Guantánamo Public Memory Project

U.S. as Empire

The United States as empire.  The phrase seems unsettling or inappropriate.  Throughout a K-12 education, one comes to understand the US as leader of the free world, bastion of liberty, promoter of democracy and defender of the downtrodden.  Indeed, lobbying for Cuban inclusion in the peace treaty of their own independence, Cuban General García invoked the Revolutionary American patriot arguing, “We are a poor, ragged army, as ragged and poor as was the army of your forefathers in their noble war of independence” [Jonathan M. Hansen, Guantánamo: An American History (New York: Hill and Wang, 2011) 113].  How might we reconcile the US’s seemingly contradictory rhetoric of freedom with policies of intervention?  They might be better understood, not as contradictory, but as the two sides of imperialistic paternalism.  Nowhere is this more apparent than in the case of Cuba and Guantanamo Bay.

 

In the early twentieth century, the US’s neighbors, like Cuba, were seen as children incapable of self-governance or providing the necessary economic conditions to foster US business.  In assessing the need for the naval base in Cuba, Admiral Francis Higginson argued, “Strategically [Guantanamo] is without price…covering routes to the Isthmus, and tactically there is nothing a have seen equal to it…” (Hansen 129).  His presupposed conclusion for the base’s necessity, implicit in assessing its use for the navy, rests on the legacy of the Monroe Doctrine, which was initially established to keep foreign influences out of the Western Hemisphere and maintain stability in the region for national and economic security.  The inference is that Cuba and other Caribbean nations would be unable to provide their own national security to ward off another colonizer, such as Great Britain, so it was best in their interests that the US assume the role of protector (Hansen 126).

 

Furthermore, Cuba was seen as unable to develop the appropriate business climate for US sugar interests.  Boston Herald journalist Herbert Williams captured this popular sentiment toward Cuba noting, “Left to themselves, the Cubans would never develop their country,—not in centuries” (Hansen 123).  One might argue that many of the projects that emerged from this relationship were good for the country, such as the development of infrastructure.  However, this sort of development underlines the notion of the father and child yet again and undermines the capacity of the Cuban people for self-development and self-governance as Jana Lipman astutely notes [Jana K. Lipman Guantánamo: A Working Class History Between Empire and Revolution (Berkeley: University of California Press, 2009) 105]. The imperial colonial rule of Spain was traded for that of the US, who sought to implement their understanding of hemispheric security and “develop” the country as they saw fit.

 

Today one might ask, has US foreign policy changed?   In the Iraq war, the US tried to “build” a nation in its image (http://www.nytimes.com/2005/05/19/politics/19prexy.html).
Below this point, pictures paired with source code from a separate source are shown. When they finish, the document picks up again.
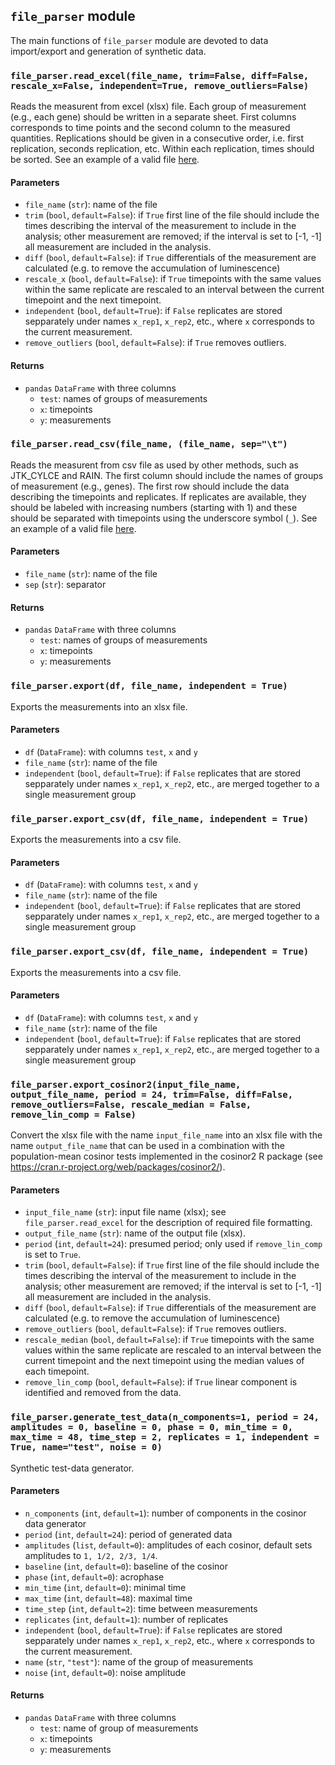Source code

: ## ```file_parser``` module
The main functions of ```file_parser``` module are devoted to data import/export and generation of synthetic data.

### ```file_parser.read_excel(file_name, trim=False, diff=False, rescale_x=False, independent=True, remove_outliers=False)```
Reads the measurent from excel (xlsx) file. Each group of measurement (e.g., each gene) should be written in a separate sheet. First columns corresponds to time points and the second column to the measured quantities. Replications should be given in a consecutive order, i.e. first replication, seconds replication, etc. Within each replication, times should be sorted. See an example of a valid file [here](https://github.com/mmoskon/CosinorPy/blob/master/test_data/dependent_data.xlsx).

#### Parameters
* ```file_name``` (```str```): name of the file
* ```trim``` (```bool```, ```default=False```): if ```True``` first line of the file should include the times describing the interval of the measurement to include in the analysis; other measurement are removed; if the interval is set to [-1, -1] all measurement are included in the analysis.
* ```diff``` (```bool```, ```default=False```): if ```True``` differentials of the measurement are calculated (e.g. to remove the accumulation of luminescence)
* ```rescale_x``` (```bool```, ```default=False```): if ```True``` timepoints with the same values within the same replicate are rescaled to an interval between the current timepoint and the next timepoint.
* ```independent``` (```bool```, ```default=True```): if ```False``` replicates are stored sepparately under names ```x_rep1```, ```x_rep2```, etc., where ```x``` corresponds to the current measurement.
* ```remove_outliers``` (```bool```, ```default=False```): if ```True``` removes outliers.

#### Returns
* ```pandas``` ```DataFrame``` with three columns
  * ```test```: names of groups of measurements 
  * ```x```: timepoints
  * ```y```: measurements

### ```file_parser.read_csv(file_name, (file_name, sep="\t")```
Reads the measurent from csv file as used by other methods, such as JTK_CYLCE and RAIN. The first column should include the names of groups of measurement (e.g., genes). The first row should include the data describing the timepoints and replicates. If replicates are available, they should be labeled with increasing numbers (starting with 1) and these should be separated with timepoints using the underscore symbol (```_```). See an example of a valid file [here](https://github.com/mfcovington/jtk-cycle/raw/develop/Example2_data.txt).

#### Parameters
* ```file_name``` (```str```): name of the file
* ```sep``` (```str```): separator
#### Returns
* ```pandas``` ```DataFrame``` with three columns
  * ```test```: names of groups of measurements 
  * ```x```: timepoints
  * ```y```: measurements

### ```file_parser.export(df, file_name, independent = True)```
Exports the measurements into an xlsx file.
#### Parameters
* ```df``` (```DataFrame```): with columns ```test```, ```x``` and ```y```
* ```file_name``` (```str```): name of the file
* ```independent``` (```bool```, ```default=True```): if ```False``` replicates that are stored sepparately under names ```x_rep1```, ```x_rep2```, etc., are merged together to a single measurement group

### ```file_parser.export_csv(df, file_name, independent = True)```
Exports the measurements into a csv file.
#### Parameters
* ```df``` (```DataFrame```): with columns ```test```, ```x``` and ```y```
* ```file_name``` (```str```): name of the file
* ```independent``` (```bool```, ```default=True```): if ```False``` replicates that are stored sepparately under names ```x_rep1```, ```x_rep2```, etc., are merged together to a single measurement group

### ```file_parser.export_csv(df, file_name, independent = True)```
Exports the measurements into a csv file.
#### Parameters
* ```df``` (```DataFrame```): with columns ```test```, ```x``` and ```y```
* ```file_name``` (```str```): name of the file
* ```independent``` (```bool```, ```default=True```): if ```False``` replicates that are stored sepparately under names ```x_rep1```, ```x_rep2```, etc., are merged together to a single measurement group

### ```file_parser.export_cosinor2(input_file_name, output_file_name, period = 24, trim=False, diff=False, remove_outliers=False, rescale_median = False, remove_lin_comp = False)```
Convert the xlsx file with the name `input_file_name` into an xlsx file with the name `output_file_name` that can be used in a combination with the population-mean cosinor tests implemented in the cosinor2 R package (see https://cran.r-project.org/web/packages/cosinor2/).
#### Parameters
* ```input_file_name``` (```str```): input file name (xlsx); see `file_parser.read_excel` for the description of required file formatting. 
* ```output_file_name``` (```str```): name of the output file (xlsx).
* ```period``` (```int```, ```default=24```): presumed period; only used if `remove_lin_comp` is set to `True`.
* ```trim``` (```bool```, ```default=False```): if ```True``` first line of the file should include the times describing the interval of the measurement to include in the analysis; other measurement are removed; if the interval is set to [-1, -1] all measurement are included in the analysis.
* ```diff``` (```bool```, ```default=False```): if ```True``` differentials of the measurement are calculated (e.g. to remove the accumulation of luminescence)
* ```remove_outliers``` (```bool```, ```default=False```): if ```True``` removes outliers.
* ```rescale_median``` (```bool```, ```default=False```): if ```True``` timepoints with the same values within the same replicate are rescaled to an interval between the current timepoint and the next timepoint using the median values of each timepoint.
* ```remove_lin_comp``` (```bool```, ```default=False```): if ```True``` linear component is identified and removed from the data.



### ```file_parser.generate_test_data(n_components=1, period = 24, amplitudes = 0, baseline = 0, phase = 0, min_time = 0, max_time = 48, time_step = 2, replicates = 1, independent = True, name="test", noise = 0)```
Synthetic test-data generator.
#### Parameters
* ```n_components``` (```int```, ```default=1```): number of components in the cosinor data generator
* ```period``` (```int```, ```default=24```): period of generated data
* ```amplitudes``` (```list```, ```default=0```): amplitudes of each cosinor, default sets amplitudes to ```1, 1/2, 2/3, 1/4```.
* ```baseline``` (```int```, ```default=0```): baseline of the cosinor
* ```phase``` (```int```, ```default=0```): acrophase
* ```min_time``` (```int```, ```default=0```): minimal time
* ```max_time``` (```int```, ```default=48```): maximal time
* ```time_step``` (```int```, ```default=2```): time between measurements
* ```replicates``` (```int```, ```default=1```): number of replicates
* ```independent``` (```bool```, ```default=True```): if ```False``` replicates are stored sepparately under names ```x_rep1```, ```x_rep2```, etc., where ```x``` corresponds to the current measurement.
* ```name``` (```str```, ```"test"```): name of the group of measurements
* ```noise``` (```int```, ```default=0```): noise amplitude
#### Returns
* ```pandas``` ```DataFrame``` with three columns
  * ```test```: name of group of measurements 
  * ```x```: timepoints
  * ```y```: measurements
In universities and non-profit organizations it is increasingly popular to work in “development projects” in “developing” nations.  In many ways, our foreign policy and foreign interaction seem to act today in the same paternalistic fashion exporting the US model of governance imperialistically from father to child, but phrased under the rhetoric of spreading democracy and freedom.  The age of imperialism for the US as empire appears with the Spanish-American War in our high school history books, but is the history of US as empire really a closed chapter?